Costs for sequencing encompass many variables, some of which are often left out of commonly presented estimates of cost per base. Costs usually do not include labor and the bioinformatics analysis done at the end of the process. The reagent costs vary depending on the volume ordered. For instance, core facilities and sequencing centers that order in larger quantities often obtain discounted pricing. “Clients are inclined to save money right out of the gate and jump straight to targeted sequencing, exome sequencing, or mRNA sequencing and forego more expensive whole-genome sequencing or total RNA sequencing,” says Lepine.

The problem with that is you sometimes miss part of the story by zooming in on the data. For instance, a phenotype observed may have something to do with ncRNA, and if you are only sequencing mRNA, that will be missed. In order to save time and costs, Lepine recommends doing a smaller pilot project with a shallow sequencing run in order to be confident that the samples work on a larger scale. “In general, it’s best to start NGS/genome-based projects by sequencing more, early, and sequencing less, later (you can even turn a NGS study into simple qPCR depending on early sequencing results).”

How good is the data quality?

Data quality is very much dependent on the quality of the sample being analyzed. According to Lepine, there are various chemistries for library prep, and sometimes clients want to repeat the same library prep chemistry experiment after experiment without regard for dwindling RNA quality. “This can be a problem particularly with mRNA-seq projects.” Many mRNA sequencing kits require a poly-A tail to do a bead-based mRNA pull-down/enrichment. If the mRNA is degraded by freeze-thaw cycles or transcripts are without poly-A tails, they will be discarded and not get sequenced, which can skew information about mRNA expression levels.

Pradipta Ray, Ph.D., a Research Scientist in the Laboratory of Dr. Theodore Price in the Center for Advanced Pain Sciences at University of Texas, Dallas, works on Bayesian models of NGS data for comparative transcriptomics of pain. He says that although spatial RNA sequencing software is now available with built-in imaging analysis for identifying cell boundaries and neuronal identification from cell shape, it is not integrated into most microscopy or spatial RNA-seq out-of-the-box software. Having those integrated will be very useful, as well as having commercial kits for sub-cellular resolution for getting spatial RNA-seq data.

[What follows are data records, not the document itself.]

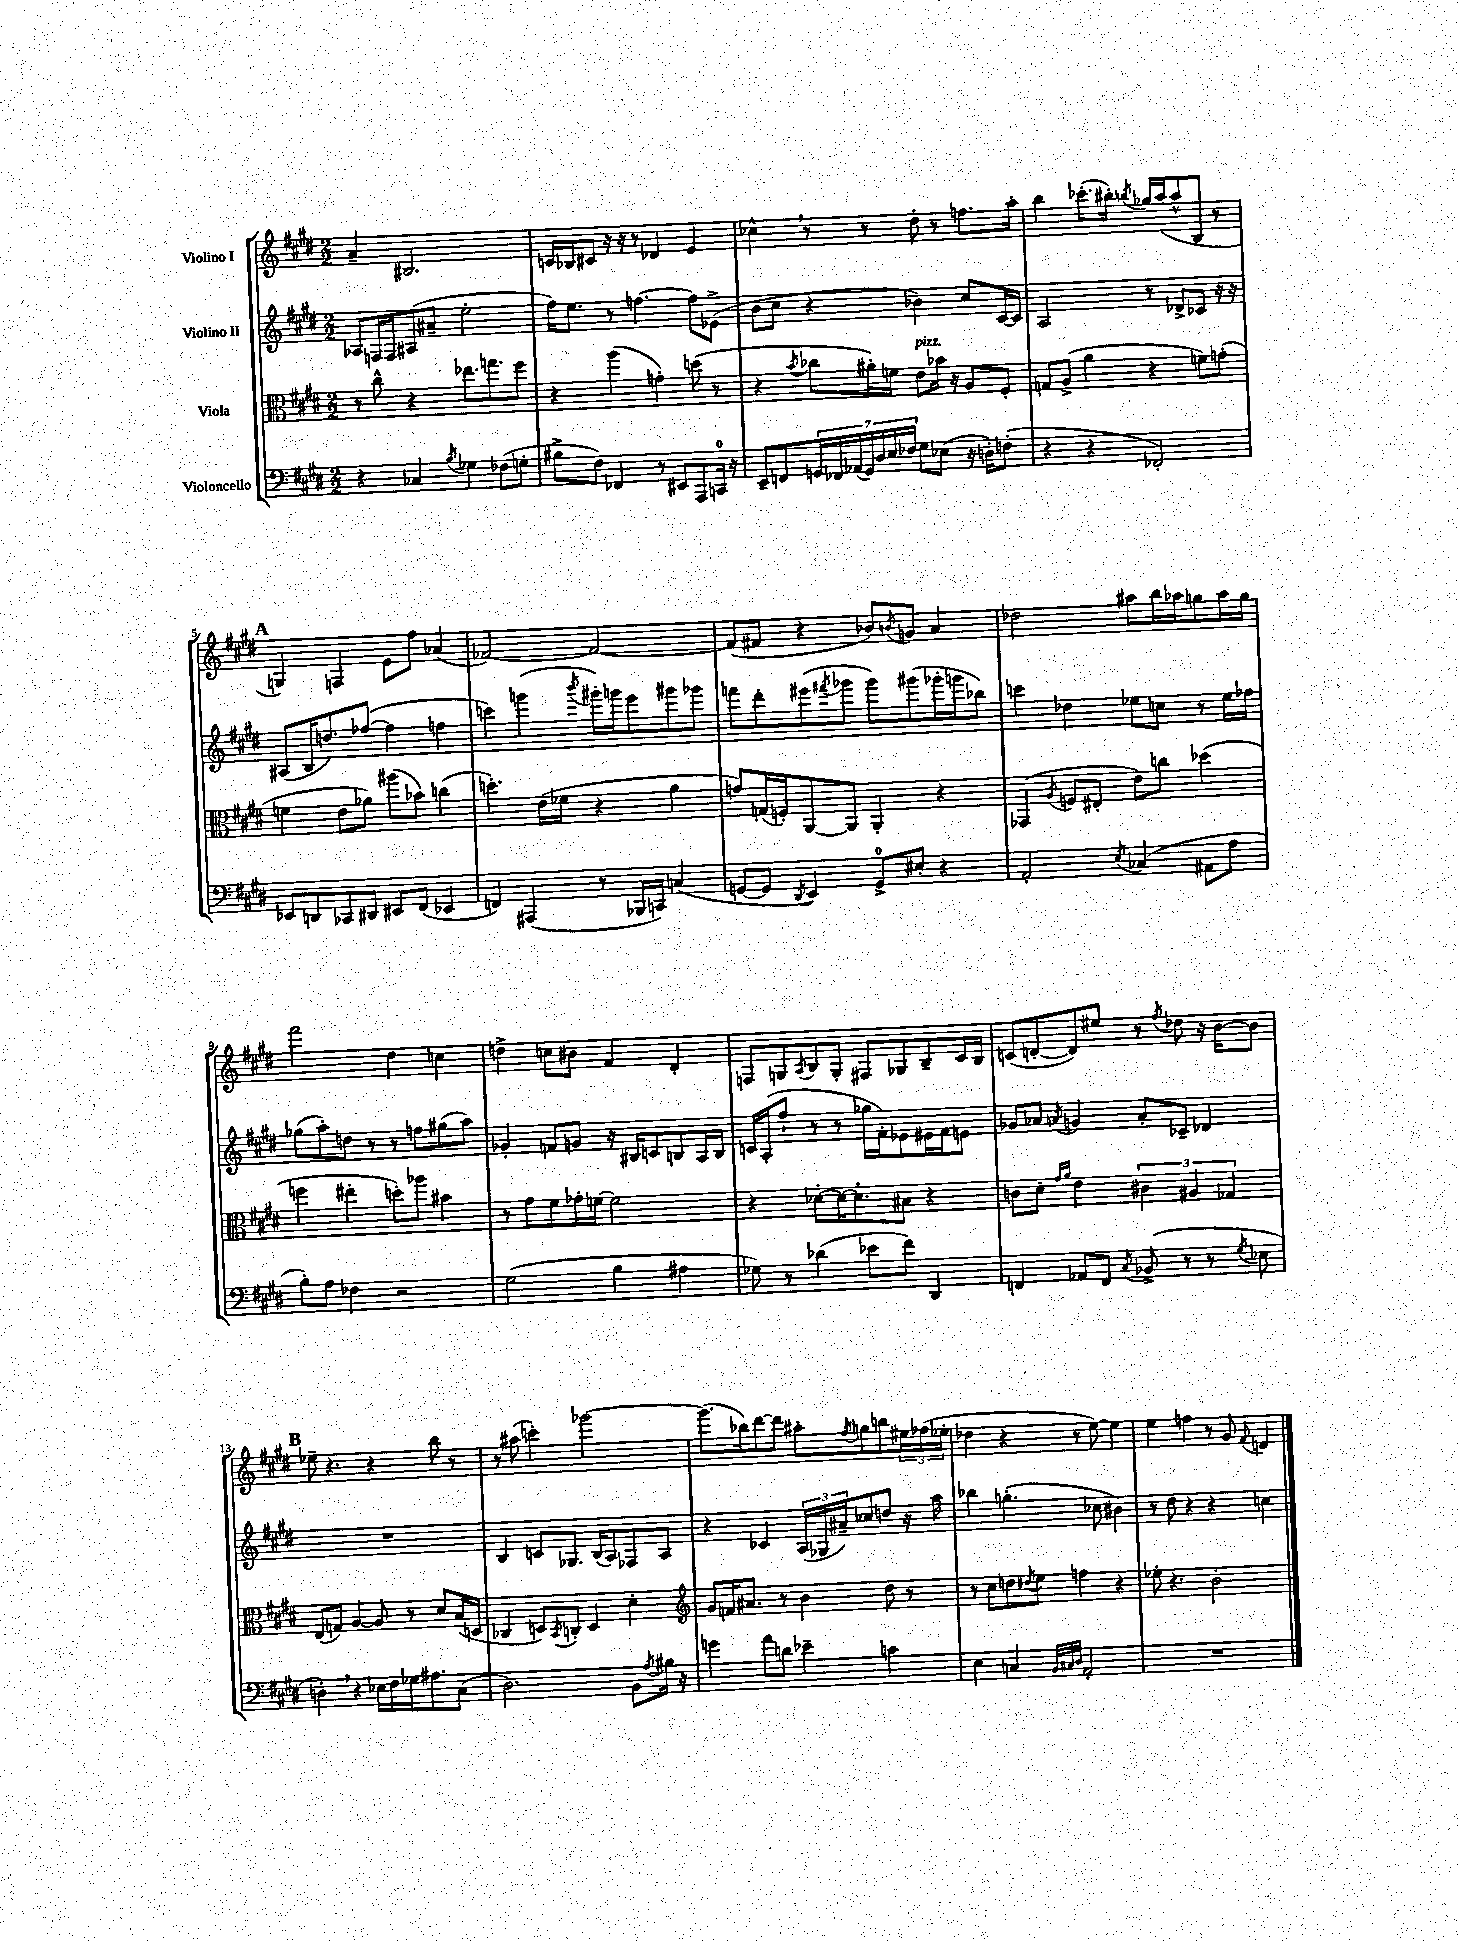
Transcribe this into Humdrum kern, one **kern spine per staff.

**kern	**kern	**kern	**kern
*staff4	*staff3	*staff2	*staff1
*clefF4	*clefC3	*clefG2	*clefG2
*k[f#c#g#d#]	*k[f#c#g#d#]	*k[f#c#g#d#]	*k[f#c#g#d#]
*M2/2	*M2/2	*M2/2	*M2/2
4r	8r	8A-	4a~
.	8cc#^^	16F	.
.	.	16F	.
4C-	4r	(8A#	2.B#
.	.	8a#~	.
8qB	.	.	.
4G-	8.ee-	2ee'	.
.	8.gg	.	.
(8F-	.	.	.
8G'	8ff#	.	.
=	=	=	=
8B#^	4r	16ff#)	16c
.	.	8.ee	16B-
8F#)	.	.	8c#
4FF-	(4aa	8r	16r
.	.	.	16r
.	.	[4.ff	8r
8r	4g')	.	4d-
8EE#	.	.	.
8AAA	(8dd	8ff]	4e
16CC	8r	(8e-^	.
16r	.	.	.
=	=	=	=
8EE~	4r	8b	4cc-^^
8FF	.	8cc#	.
.	8qb	.	.
28GG	8cc-	4r	8r
28FF-	.	.	.
(28AA-	.	.	.
28GG)	.	.	.
.	16a#')	.	8r
28D#	.	.	.
28E	.	.	.
.	16f	.	.
28F-	.	.	.
8G#	8e	4b-)	8dd#'
(8E-	16b-	.	8r
.	16r	.	.
16r	8A	8cc#	8.ff
16D')	.	.	.
(8F'	8F#'	[16c#	.
.	.	16c#]	16aa'
=	=	=	=
4r	8G	2A	4bb
.	(8A^	.	.
4r	4a	.	(8.ccc-'
.	.	.	16bb#')
.	.	.	8qbb
2FF-')	4r	8r	16gg-
.	.	.	([16aa
.	.	8d-^	8aa^^]
.	8f)	8c-	8B
.	(8g'	16r	8r
.	.	16r	.
=	=	=	=
8EE-	4f	(8A#	4G)
8DD	.	16B	.
.	.	8.dd)	.
8CC-	8e	.	4F
8DD#	8a-)	([8ff-	.
8EE#	(8aa#	4ff-]	8e
(8FF#	8b-)	.	8ff#
4EE-	(4cc	4ff	(4a-
=	=	=	=
4FF)	4.dd')	4ccc)	[2f-)
(4AAA#	.	(4ggg	.
.	(16e	.	.
.	16f-	.	.
.	.	8qbbb	.
8r	4r	16ggg#')	2f-_
.	.	16ggg	.
16BBB-	.	8eee	.
16CC)	.	.	.
(4C	4a	8ggg#	.
.	.	8ggg-	.
=	=	=	=
[8GG	8g)	8fff	(8f-]
8GG]	(16G	8ddd#'	8f#
.	16F')	.	.
8qDD#	.	.	.
4EE)	[8AA	(8eee#	4r
.	.	8qfff#	.
.	8AA]	8ggg-	.
8GG^	4AA'	8ggg-)	8b-)
.	.	.	8qb
8E#'	.	(8ggg#	8g
4r	4r	16ggg-'	4a
.	.	16ggg	.
.	.	8bb-)	.
=	=	=	=
2AA'	(4GG-	4ccc	2dd-
.	8qA	.	.
.	8F	4dd-	.
.	8E#'	.	.
8qE	.	.	.
(4C-	8e)	8ee-	8aa#
.	8cc	8cc	16bb
.	.	.	16aa-
8AA#	(4dd-	8r	8gg
8A	.	16ee-	16aa-
.	.	16ff-	16gg
=	=	=	=
8B')	4ff	(8gg-	2fff#
8A	.	8aa')	.
4F-	4ee#'	8dd	.
.	.	8r	.
2r	8dd')	8r	4dd#
.	8aa-	8ff	.
.	4b#	(8gg#	4cc
.	.	8aa)	.
=	=	=	=
(2G#	8r	4g-'	4dd^
.	8g#	.	.
.	8f#	8f	8cc
.	16g-'	8g	8b#
.	[16f	.	.
4B	2f]	16r	4f#
.	.	16B#	.
.	.	8c	.
4A#	.	8B	4d#'
.	.	16A	.
.	.	16B	.
=	=	=	=
8G-)	4r	16c	8F
.	.	(16A'	.
8r	.	8ff#`	8G
.	.	.	8qA
(4d-	[8d-'	8r	8B
.	16d-_	8r	8G'
.	8.d-']	.	.
8e-	.	16gg-	8F#
.	.	16f#')	.
8f#)	8B#	8e-	8G-
4DD#	4r	16e#	8B~
.	.	16f#	.
.	.	8e	16c#
.	.	.	16B
=	=	=	=
4FF	8c	8g-	(8c
.	8d#'	8a-	[8d'
.	16qqg#	.	.
.	16qqa	8qa	.
8AA-	4e	4g	8d])
8FF	.	.	8ee#
8qC#	.	.	.
(8BB-^	6c#	8a'	8r
.	.	.	8qff#
8r	.	8c-~	8dd-
.	6A#	.	.
8r	.	4d-	16r
.	.	.	[16b
.	6G-	.	.
8qG#	.	.	.
8E-	.	.	8b]
=	=	=	=
4D')	(8E	1r	8ee-~
.	8G)	.	4.r
4r	[4A	.	.
16E-	8A]	.	4r
16F#	.	.	.
16G-	8r	.	.
8.A#	.	.	.
.	8d#	.	8bb
(8C#	(16B	.	8r
.	16D	.	.
=	=	=	=
2.D#)	4C-	4B	8r
.	.	.	(8aa#
.	8D)	8c	4ccc')
.	8qBB	.	.
.	8C'	8.G-	.
.	4D	.	[2ggg-
.	.	(16B	.
.	.	8A)	.
8BB	4d#'	8F-	.
8qA	.	.	.
16B#	.	8A	.
16r	.	.	.
=	=	=	=
*	*clefG2	*	*
4g	8g#	4r	(8.ggg-]
.	16f	.	.
.	8.a#	.	16bb-)
8a	.	4c-	[8ddd#
8d	8r	.	8ddd#]
4e-~	4b	(24A	8aa#'
.	.	24G-	.
.	.	24a#~)	.
.	.	.	8qff#
.	.	8cc-	8gg
4c	8dd#	8dd	8bb
.	8r	16r	24ee#
.	.	.	(24ff-
.	.	16aa	.
.	.	.	24ee-'
=	=	=	=
4E	8r	4bb-	4dd-
.	8cc#	.	.
4C	8dd	(4.gg'	4r
.	8qdd#	.	.
.	8ee	.	.
32qqBB	.	.	.
32qqC#	.	.	.
32qqD#	.	.	.
2AA'	4ff	.	8r
.	.	8cc-	[8ee)
.	4r	4b#)	4ee]
=	=	=	=
1r	8ee-'	8r	4ee
.	4.r	8dd#	.
.	.	4r	4ff
.	2b'	4r	8r
.	.	.	8g#
.	.	.	8qqf#
.	.	4cc	4d
==	==	==	==
*-	*-	*-	*-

“One piece of advice I give people is don’t just hand over a list of genes after sequencing, as most labs don’t know what to do with that huge amount of data,” says Shen. Instead, it’s best to work with a bioinformatician, even before submitting the samples, who can help plan the experiment and help with data analysis and interpretation to make sense of your data. Hence, it is critical to know before embarking on a NGS experiment the types of resources available to help analyze, prioritize, and interpret the sequencing data. “Otherwise, it will be a huge waste of time, money, and effort,” says Shen.

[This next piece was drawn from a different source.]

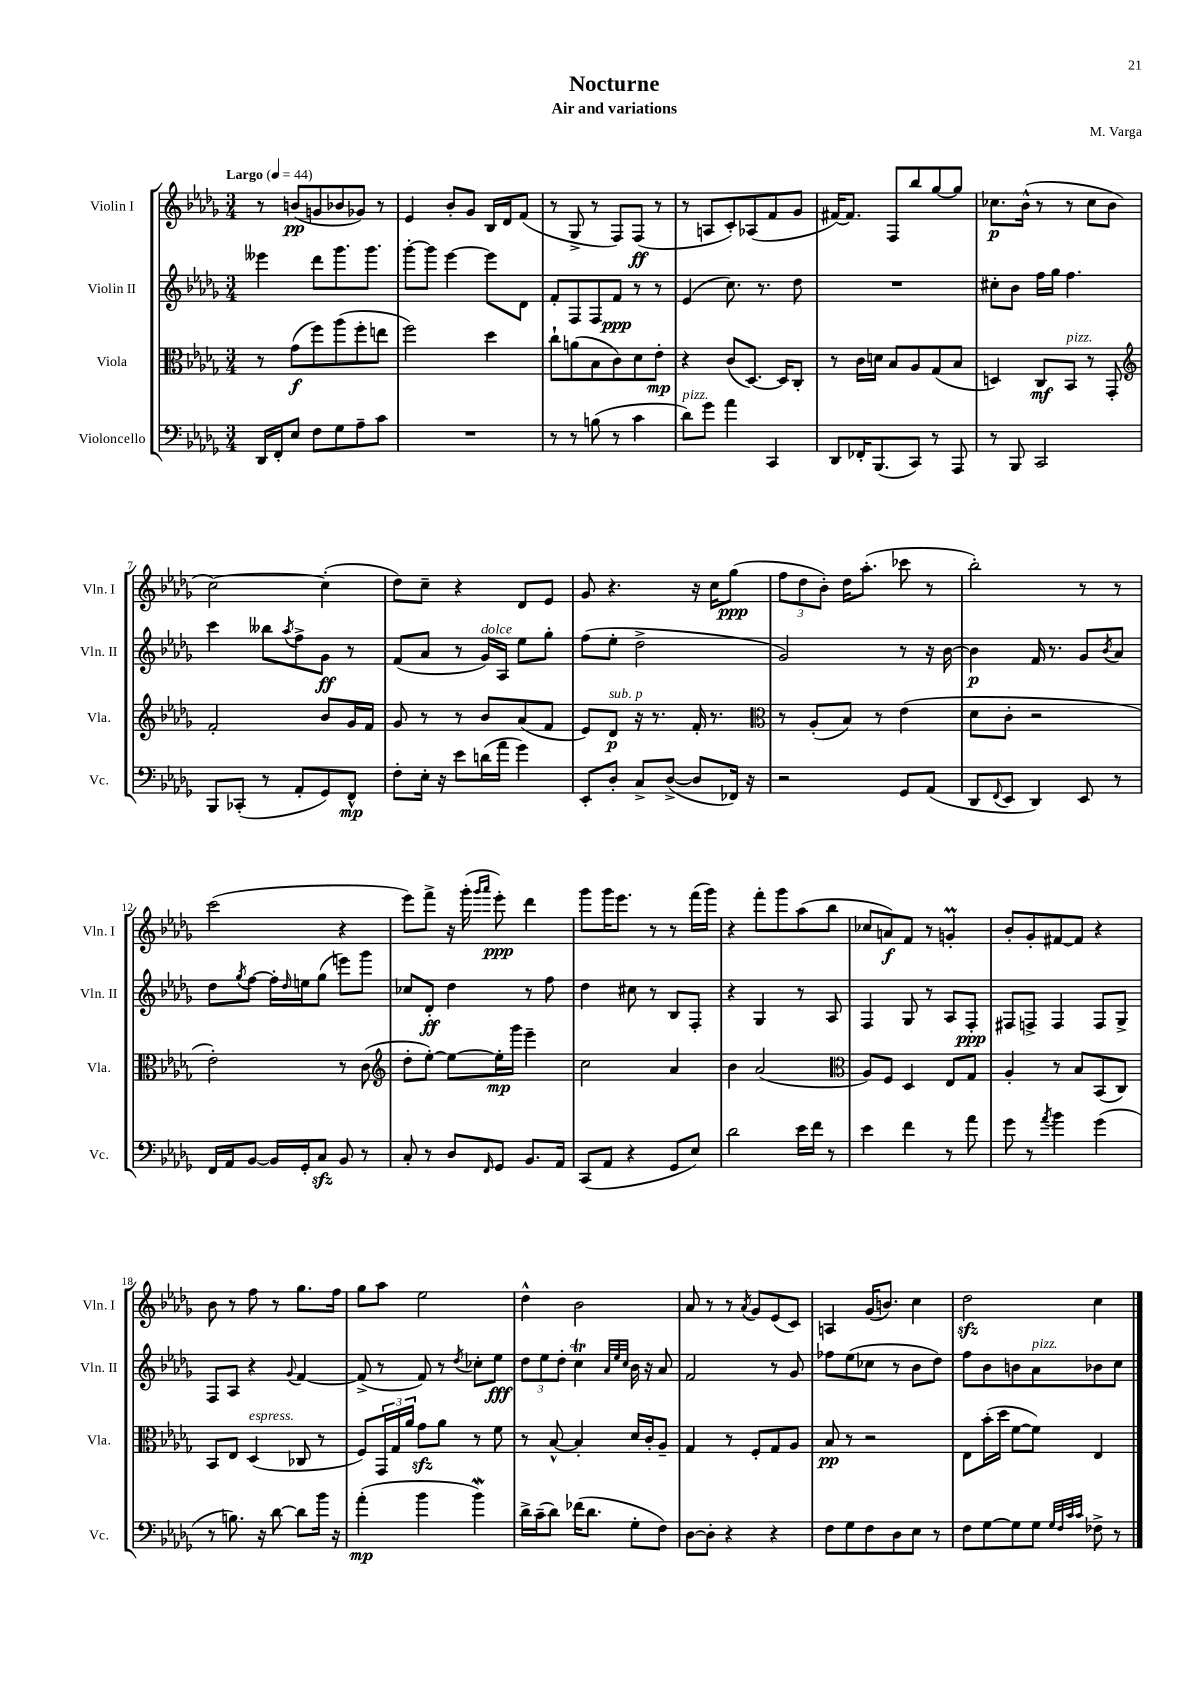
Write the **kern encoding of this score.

Key considerations for evaluating NGS methodology options

  • What is the biological question/application?
  • What is the sample type and quality?
  • How much sample is available for sequencing?
  • Do you need DNA or RNA sequencing?
  • Do you need whole genome or targeted sequencing?
  • Is it short or long-read sequencing?
  • What are the limitations on cost and resources?
  • What are the demands on data analysis?